* [EXTRACTED TEXT]:
━━━━━━━━━━━━━━━━━━━━━━━━━━━━━━

General terms and conditions SEAVSAT
Article 1. General
These general terms and conditions apply to any agreement (among these the so called “ Satellite VSAT Airtime Service Agreement”) or any other legal connection between Vsatcompany BV and the other contracting party (subsequently referred to as : ‘Customer’) to whom Vsatcompany BV delivers or will be delivering services and/or goods. The terminology ‘services’ applies in any case to delivering mobile maritime communication services (subsequently referred to as: ‘Airtime Services’) and installing the equipment, amongst which the by Vsatcompany BV supplied modem, required for reception of these services. The terminology ‘goods’ applies in any case to delivering of receiving equipment needed for Airtime Services. Vsatcompany BV (subsequently referred to by her trading name ‘SEAVSAT’) is a corporation with limited liability, established under Dutch law and registered with trade number 50350943, located in Urk, The Netherlands, and has as its purpose to deliver airtime services worldwide for mobile maritime use and acts as supplier and installer of related satellite-reception and communication-equipment. SEAVSAT and Customer will subsequently also be commonly referred to as ‘parties’. SEAVSAT has the authority to alter these terms and conditions at any time. Any changes in these terms and conditions are applicable to new assignments for delivering services and/or delivering goods and also for current agreements.
Article 2. Supplying goods and services
a) supplying goods
Our dates of delivery are always approximate. The delivery takes place from our factory, storage and/or from third parties. SEAVSAT has the right to make a delivery in parts and can invoice this separately. Delivery of goods takes place no sooner than after a down- payment of 80% has been received by SEAVSAT. De remaining amount is due upon delivery. Any given date of delivery by SEAVSAT, unless it has been written and explicitly stated that this is the ultimate date of delivery, is only indicative. SEAVSAT is even in case of an agreement about the date of delivery, only in omission after Customer has declared SEAVSAT liable.
In no case the delivery period starts before the moment at which SEAVSAT is in possession of all the necessary documents and information for the delivery, such as, however not limited to, specifications, drawings, measurements and calculations et cetera.
SEAVASAT determines the means of transportation of all goods. SEAVSAT has fulfilled her obligations for delivery when goods have been handed to Customer. The report of the transporter, i.e. refusal of acceptation, applies as full evidence of the delivery offer. In such case storage costs, return delivery, as well as the risk of damaging or loss of the refused goods are entirely at the expense of Customer.

━━━━━━━━━━━━━━━━━━━━━━━━━━━━━━

* [EXERCISE TASK A]: Under the SEAVSAT terms and conditions, what percentage of the price must SEAVSAT receive as a down-payment before goods are delivered?

━━━━━━━━━━━━━━━━━━━━━━━━━━━━━━

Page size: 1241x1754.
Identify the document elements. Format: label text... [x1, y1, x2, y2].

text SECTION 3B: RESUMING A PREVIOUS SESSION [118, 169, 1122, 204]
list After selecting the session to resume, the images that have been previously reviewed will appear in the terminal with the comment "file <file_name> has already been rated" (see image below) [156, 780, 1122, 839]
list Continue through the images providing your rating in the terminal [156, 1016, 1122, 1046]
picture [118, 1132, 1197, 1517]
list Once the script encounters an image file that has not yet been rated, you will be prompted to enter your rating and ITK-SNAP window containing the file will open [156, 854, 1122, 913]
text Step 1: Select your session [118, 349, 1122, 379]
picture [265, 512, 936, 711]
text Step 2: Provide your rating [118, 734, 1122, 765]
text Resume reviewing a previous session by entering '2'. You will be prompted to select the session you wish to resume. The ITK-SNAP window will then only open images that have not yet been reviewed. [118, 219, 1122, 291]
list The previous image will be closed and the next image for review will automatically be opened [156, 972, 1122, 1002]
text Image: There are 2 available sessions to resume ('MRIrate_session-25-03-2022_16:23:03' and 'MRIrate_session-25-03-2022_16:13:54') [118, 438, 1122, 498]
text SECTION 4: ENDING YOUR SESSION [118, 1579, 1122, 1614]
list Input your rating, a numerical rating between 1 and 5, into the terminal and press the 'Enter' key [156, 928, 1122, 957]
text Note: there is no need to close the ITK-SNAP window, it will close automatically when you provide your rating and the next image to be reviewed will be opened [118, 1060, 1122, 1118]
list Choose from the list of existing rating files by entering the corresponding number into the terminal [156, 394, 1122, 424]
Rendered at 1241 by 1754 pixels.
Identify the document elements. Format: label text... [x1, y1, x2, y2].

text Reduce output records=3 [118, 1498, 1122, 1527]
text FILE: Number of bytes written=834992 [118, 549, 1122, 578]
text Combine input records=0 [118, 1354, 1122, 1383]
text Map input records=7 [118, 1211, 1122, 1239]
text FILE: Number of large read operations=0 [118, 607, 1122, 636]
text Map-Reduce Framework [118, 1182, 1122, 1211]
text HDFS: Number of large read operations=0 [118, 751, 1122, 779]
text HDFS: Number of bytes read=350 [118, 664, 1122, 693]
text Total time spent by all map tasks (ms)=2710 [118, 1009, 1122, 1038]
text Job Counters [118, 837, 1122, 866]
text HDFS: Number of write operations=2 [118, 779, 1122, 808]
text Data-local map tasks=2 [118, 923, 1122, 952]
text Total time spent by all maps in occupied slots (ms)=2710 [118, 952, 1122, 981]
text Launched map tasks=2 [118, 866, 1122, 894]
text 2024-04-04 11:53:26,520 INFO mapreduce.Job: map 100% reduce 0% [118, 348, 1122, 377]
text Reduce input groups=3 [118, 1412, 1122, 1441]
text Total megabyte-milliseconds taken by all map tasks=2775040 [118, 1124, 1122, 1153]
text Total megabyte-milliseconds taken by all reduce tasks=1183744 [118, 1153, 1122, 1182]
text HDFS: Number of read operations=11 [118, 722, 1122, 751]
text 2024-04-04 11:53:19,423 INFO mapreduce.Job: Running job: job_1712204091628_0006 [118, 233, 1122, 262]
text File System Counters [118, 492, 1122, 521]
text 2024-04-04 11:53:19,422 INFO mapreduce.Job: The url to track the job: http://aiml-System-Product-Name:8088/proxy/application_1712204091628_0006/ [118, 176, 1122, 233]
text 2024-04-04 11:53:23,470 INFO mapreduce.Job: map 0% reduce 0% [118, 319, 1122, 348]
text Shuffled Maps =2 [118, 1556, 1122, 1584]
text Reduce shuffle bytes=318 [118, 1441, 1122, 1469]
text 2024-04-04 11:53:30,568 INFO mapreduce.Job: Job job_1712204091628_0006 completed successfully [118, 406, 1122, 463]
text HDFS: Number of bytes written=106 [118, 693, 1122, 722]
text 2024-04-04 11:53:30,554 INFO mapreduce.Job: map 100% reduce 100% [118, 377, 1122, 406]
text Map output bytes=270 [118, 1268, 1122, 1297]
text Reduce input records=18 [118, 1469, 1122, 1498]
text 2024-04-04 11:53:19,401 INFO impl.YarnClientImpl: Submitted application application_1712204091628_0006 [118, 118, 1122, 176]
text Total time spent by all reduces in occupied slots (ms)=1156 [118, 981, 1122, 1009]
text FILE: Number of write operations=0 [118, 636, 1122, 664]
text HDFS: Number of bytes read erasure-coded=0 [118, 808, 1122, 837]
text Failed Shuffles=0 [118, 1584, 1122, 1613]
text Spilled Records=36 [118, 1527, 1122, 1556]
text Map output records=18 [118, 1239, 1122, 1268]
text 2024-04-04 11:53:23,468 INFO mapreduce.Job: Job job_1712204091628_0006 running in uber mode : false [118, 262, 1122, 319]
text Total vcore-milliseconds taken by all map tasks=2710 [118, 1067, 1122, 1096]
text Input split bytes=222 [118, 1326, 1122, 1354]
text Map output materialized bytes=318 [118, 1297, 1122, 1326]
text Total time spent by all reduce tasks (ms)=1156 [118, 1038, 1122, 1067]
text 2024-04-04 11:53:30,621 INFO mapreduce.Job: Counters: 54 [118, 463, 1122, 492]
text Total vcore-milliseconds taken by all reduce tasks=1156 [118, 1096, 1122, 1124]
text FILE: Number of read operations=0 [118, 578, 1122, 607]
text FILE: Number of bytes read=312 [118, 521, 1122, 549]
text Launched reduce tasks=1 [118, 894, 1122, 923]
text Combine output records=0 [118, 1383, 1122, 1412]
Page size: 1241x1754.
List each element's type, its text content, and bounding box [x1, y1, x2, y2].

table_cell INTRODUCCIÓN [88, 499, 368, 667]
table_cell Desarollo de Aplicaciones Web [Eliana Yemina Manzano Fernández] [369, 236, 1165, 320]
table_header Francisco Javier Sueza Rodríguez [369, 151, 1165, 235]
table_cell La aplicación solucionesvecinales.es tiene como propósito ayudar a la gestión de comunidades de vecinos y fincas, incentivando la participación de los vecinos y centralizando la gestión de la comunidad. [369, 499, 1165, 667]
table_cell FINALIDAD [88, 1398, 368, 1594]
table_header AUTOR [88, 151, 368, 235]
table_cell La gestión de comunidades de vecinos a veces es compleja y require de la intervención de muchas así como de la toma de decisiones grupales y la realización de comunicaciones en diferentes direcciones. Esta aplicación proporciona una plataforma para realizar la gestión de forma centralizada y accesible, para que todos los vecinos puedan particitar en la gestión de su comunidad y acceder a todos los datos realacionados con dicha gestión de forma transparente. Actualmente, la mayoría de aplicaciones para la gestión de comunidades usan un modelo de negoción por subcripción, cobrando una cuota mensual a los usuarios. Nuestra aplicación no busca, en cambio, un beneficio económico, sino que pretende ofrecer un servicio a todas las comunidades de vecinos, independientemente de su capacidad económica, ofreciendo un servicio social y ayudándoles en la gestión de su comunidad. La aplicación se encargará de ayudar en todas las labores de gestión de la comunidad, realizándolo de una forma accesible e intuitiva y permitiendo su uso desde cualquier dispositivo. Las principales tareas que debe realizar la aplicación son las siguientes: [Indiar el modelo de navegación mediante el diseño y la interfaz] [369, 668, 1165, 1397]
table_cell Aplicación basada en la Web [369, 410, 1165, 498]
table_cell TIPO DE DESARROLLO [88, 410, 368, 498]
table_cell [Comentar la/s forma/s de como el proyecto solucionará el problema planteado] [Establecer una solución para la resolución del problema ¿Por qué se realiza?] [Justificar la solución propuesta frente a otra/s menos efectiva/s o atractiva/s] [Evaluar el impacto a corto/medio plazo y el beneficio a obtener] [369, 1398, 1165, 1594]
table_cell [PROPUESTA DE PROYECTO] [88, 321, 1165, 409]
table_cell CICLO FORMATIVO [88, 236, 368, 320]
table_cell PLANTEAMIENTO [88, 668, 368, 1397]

━━━━━━━━━━━━━━━━━━━━━━━━━━━━━━

* [EXERCISE TASK B]: How many lines of the records contain the word "spent", matching case exactly? Give only the number.

* [EXERCISE ANSWER A]: 80%

* [EXERCISE ANSWER B]: 4